I found a well regarded battery of statistical tests for random-number generators. The battery is called "DIEHARD" (nyuk nyuk), and encapsulates the accumulated experience and wisdom of George Marsaglia, a recognized expert. Follow this link for his web page http://stat.fsu.edu/~geo/diehard.html.
This is a crushing, brutal series of tests that looks for patterns in dozens of ways. Anything passing these tests will look pretty random for a wide variety of applications. Marsaglia provides some "certified" random bits at http://stat.fsu.edu/pub/diehard/cdrom/. I ran DIEHARD on several of these "certified" files, and they pass. Here are the results. The basic idea is that none of the p-values should be too close to 1.000000 or 0.000000. Capisce?
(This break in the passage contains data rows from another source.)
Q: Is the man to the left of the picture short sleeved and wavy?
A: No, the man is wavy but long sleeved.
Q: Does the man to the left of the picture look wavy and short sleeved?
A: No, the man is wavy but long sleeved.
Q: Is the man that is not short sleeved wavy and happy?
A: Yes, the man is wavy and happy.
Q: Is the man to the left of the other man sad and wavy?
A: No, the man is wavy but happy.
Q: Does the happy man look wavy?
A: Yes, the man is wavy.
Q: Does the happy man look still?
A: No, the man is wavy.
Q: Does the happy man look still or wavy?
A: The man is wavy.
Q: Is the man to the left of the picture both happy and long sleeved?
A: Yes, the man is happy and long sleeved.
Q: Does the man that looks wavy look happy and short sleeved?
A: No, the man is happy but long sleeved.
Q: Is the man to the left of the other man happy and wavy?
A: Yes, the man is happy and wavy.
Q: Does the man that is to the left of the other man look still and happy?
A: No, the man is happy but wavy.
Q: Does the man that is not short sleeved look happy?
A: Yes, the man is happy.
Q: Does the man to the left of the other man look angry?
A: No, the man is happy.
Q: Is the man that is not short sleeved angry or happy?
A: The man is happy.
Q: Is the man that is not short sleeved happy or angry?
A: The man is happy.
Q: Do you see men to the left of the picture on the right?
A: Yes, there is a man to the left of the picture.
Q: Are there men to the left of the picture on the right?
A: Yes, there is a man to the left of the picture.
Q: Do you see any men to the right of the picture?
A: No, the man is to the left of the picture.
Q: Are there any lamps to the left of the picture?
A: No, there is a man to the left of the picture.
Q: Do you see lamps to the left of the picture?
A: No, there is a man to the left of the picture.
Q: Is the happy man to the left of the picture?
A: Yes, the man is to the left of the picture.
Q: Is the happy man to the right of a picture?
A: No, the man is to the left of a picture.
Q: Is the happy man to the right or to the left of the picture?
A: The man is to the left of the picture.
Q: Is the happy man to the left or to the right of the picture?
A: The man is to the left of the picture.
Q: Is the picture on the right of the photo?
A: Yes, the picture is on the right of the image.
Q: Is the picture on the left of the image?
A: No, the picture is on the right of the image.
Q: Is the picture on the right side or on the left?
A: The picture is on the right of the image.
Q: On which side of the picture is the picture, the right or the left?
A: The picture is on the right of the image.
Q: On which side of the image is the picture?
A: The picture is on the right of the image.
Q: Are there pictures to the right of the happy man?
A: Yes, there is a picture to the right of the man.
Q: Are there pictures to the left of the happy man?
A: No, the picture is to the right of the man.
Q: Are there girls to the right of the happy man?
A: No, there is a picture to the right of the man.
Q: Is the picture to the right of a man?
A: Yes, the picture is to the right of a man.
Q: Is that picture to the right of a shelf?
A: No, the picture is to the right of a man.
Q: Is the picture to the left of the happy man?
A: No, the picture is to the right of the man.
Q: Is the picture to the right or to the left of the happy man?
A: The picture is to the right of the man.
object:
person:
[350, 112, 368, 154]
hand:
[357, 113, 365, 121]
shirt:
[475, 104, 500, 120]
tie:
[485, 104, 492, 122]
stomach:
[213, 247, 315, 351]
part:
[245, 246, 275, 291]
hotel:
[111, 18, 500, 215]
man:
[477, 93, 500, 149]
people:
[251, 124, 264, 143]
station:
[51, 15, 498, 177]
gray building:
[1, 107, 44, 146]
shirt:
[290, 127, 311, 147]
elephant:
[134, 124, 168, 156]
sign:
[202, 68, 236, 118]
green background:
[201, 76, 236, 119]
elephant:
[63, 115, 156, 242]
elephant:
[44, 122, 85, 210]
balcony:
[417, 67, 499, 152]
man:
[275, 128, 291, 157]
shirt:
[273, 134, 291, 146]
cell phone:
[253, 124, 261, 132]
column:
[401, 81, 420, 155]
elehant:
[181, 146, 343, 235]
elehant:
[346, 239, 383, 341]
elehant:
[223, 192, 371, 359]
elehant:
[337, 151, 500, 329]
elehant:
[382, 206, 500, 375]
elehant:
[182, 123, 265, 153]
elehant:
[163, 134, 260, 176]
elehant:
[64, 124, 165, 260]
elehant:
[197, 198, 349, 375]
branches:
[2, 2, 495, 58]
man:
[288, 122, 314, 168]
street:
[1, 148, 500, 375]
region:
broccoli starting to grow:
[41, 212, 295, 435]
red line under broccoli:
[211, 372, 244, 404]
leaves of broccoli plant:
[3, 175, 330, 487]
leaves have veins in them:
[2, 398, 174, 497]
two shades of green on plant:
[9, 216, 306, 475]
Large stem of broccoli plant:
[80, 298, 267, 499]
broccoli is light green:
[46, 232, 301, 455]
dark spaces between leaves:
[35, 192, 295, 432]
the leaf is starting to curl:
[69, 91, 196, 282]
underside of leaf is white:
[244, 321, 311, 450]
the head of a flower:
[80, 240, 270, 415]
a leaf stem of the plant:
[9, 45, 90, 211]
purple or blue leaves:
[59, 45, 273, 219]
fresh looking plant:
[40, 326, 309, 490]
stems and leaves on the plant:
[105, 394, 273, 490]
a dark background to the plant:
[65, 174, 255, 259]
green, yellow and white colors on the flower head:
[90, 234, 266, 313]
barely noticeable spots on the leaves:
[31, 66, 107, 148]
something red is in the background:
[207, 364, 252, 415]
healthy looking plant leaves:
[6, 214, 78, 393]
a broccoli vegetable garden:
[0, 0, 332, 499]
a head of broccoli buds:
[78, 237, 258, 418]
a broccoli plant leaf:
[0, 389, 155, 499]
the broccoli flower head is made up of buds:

Ok, so I applied it to the C# Random class output and to the Park-Miller minimum multiplicative PRN that I vetted on theoretical grounds in the last few blogs: Oh, oh, oh, the brutality! p-values of 1.000000 All Over The Place. Pain Here and Suffering There.
For some reasons I could not diagnose, DIEHARD refused to run its last handful of tests on MY data sets, encountering some kind of end-of-file error, even though my files were of the same format (so far as I could tell) as Marsaglia's. Probably some ^Z issue. I may not bother looking into it: the evidence is IN:
C#'s Random is probably multiplicative congruential: I know mine is. But neither one is anywhere near adequate for anything that requires DIEHARD-strength randoms.